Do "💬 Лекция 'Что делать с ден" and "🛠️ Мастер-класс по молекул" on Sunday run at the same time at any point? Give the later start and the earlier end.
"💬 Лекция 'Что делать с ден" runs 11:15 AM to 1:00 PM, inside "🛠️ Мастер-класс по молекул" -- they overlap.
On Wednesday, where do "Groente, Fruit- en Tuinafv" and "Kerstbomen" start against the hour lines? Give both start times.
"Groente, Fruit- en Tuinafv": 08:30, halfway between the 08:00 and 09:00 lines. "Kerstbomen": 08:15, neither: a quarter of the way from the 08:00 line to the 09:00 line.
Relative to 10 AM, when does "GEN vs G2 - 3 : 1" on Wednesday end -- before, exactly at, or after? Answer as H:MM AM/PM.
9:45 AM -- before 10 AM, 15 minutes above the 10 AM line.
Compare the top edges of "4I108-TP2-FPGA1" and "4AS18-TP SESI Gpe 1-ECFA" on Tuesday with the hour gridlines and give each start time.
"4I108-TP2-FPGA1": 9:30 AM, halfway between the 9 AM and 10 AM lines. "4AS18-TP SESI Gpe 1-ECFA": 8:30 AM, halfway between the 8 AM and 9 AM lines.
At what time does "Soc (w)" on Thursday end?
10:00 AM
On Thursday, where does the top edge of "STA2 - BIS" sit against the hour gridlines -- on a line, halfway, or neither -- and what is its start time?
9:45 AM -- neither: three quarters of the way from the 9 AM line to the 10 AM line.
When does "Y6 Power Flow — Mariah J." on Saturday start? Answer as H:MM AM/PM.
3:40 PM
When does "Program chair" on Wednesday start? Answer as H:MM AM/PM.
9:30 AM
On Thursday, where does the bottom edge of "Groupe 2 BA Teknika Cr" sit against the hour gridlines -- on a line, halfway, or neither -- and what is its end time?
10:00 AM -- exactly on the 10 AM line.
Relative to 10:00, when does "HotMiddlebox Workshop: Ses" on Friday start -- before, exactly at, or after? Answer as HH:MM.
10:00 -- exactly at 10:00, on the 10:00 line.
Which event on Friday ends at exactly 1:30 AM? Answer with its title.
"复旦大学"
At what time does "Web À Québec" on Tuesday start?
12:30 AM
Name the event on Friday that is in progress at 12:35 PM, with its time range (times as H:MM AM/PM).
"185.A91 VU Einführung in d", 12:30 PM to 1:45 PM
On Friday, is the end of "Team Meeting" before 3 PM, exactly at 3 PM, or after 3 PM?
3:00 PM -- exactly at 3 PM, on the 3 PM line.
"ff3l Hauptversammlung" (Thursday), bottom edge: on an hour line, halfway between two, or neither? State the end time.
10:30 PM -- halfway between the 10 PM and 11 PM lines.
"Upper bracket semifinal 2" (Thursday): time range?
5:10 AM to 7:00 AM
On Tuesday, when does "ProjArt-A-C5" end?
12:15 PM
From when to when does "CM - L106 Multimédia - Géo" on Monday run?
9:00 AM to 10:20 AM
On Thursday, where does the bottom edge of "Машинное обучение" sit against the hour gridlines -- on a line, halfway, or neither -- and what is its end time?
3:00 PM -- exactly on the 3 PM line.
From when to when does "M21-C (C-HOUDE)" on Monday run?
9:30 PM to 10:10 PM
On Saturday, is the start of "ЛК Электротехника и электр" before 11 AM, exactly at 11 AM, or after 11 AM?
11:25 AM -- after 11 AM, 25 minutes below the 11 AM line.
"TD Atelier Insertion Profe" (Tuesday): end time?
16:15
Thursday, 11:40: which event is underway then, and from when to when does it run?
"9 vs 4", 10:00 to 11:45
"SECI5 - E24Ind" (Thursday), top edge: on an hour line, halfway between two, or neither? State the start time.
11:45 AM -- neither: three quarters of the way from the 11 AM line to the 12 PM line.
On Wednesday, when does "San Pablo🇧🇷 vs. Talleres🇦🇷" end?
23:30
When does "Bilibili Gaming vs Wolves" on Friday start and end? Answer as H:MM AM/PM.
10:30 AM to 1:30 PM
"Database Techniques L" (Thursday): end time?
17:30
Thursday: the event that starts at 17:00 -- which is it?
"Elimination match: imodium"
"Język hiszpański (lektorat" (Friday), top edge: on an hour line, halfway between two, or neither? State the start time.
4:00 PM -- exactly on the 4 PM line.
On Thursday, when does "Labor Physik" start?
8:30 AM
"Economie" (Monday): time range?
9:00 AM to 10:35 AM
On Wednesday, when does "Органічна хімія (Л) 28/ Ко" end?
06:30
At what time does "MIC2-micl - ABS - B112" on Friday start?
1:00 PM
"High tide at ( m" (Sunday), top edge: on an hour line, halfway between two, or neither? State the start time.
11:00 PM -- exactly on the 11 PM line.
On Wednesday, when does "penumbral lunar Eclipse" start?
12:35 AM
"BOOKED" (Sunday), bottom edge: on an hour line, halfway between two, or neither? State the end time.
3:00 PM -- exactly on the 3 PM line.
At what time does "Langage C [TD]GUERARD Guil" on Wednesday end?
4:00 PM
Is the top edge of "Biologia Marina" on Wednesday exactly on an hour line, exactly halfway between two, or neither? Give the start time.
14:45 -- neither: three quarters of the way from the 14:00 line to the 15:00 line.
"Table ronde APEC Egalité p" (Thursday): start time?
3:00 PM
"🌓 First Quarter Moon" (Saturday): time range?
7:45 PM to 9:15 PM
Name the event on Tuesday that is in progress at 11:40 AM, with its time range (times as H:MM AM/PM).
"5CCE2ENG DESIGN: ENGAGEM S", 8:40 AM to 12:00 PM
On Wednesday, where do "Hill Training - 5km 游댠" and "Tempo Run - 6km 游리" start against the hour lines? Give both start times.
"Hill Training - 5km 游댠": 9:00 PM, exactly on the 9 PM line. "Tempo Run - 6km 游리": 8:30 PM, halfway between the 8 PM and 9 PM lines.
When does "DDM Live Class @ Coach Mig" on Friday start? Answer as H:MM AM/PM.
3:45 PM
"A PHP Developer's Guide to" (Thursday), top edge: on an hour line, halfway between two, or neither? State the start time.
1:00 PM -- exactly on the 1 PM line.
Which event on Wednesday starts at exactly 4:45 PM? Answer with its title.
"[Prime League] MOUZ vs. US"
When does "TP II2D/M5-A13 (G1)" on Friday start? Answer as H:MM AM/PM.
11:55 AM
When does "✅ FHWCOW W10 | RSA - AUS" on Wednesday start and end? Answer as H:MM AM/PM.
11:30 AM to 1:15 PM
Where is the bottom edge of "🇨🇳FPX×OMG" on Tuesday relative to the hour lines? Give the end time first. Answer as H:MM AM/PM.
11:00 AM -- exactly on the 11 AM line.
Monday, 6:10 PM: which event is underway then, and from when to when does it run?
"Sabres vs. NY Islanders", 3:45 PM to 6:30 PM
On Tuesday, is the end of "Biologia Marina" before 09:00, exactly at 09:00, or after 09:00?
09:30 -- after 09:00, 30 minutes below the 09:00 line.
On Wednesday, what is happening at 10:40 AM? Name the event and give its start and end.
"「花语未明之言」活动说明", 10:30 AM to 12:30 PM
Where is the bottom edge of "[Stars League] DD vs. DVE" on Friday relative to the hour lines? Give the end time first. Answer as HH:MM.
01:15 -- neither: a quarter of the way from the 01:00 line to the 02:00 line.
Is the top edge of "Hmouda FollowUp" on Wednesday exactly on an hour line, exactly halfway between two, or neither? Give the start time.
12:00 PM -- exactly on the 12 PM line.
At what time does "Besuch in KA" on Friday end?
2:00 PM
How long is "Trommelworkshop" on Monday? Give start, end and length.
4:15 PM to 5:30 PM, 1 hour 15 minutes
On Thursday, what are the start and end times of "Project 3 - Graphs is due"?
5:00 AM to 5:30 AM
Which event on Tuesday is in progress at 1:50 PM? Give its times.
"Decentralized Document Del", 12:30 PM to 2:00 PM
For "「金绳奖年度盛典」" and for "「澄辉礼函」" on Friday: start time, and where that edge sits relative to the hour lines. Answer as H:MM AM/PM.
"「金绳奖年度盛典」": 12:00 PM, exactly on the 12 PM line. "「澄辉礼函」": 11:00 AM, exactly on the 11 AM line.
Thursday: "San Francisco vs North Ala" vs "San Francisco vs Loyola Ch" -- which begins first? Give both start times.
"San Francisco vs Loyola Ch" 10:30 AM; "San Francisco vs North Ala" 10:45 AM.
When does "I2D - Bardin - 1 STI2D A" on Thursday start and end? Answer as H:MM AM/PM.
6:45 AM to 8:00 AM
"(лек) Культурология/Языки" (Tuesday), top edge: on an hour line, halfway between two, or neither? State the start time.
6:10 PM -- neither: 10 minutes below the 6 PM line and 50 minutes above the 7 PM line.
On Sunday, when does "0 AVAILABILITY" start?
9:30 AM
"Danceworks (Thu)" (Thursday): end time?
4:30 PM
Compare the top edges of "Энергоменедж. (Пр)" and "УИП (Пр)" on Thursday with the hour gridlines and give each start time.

Instructions for the task » Repeat everything from the beginning of the data down to the line containing "-- they overlap.", including that line.

Written answer »
Do "💬 Лекция 'Что делать с ден" and "🛠️ Мастер-класс по молекул" on Sunday run at the same time at any point? Give the later start and the earlier end.
"💬 Лекция 'Что делать с ден" runs 11:15 AM to 1:00 PM, inside "🛠️ Мастер-класс по молекул" -- they overlap.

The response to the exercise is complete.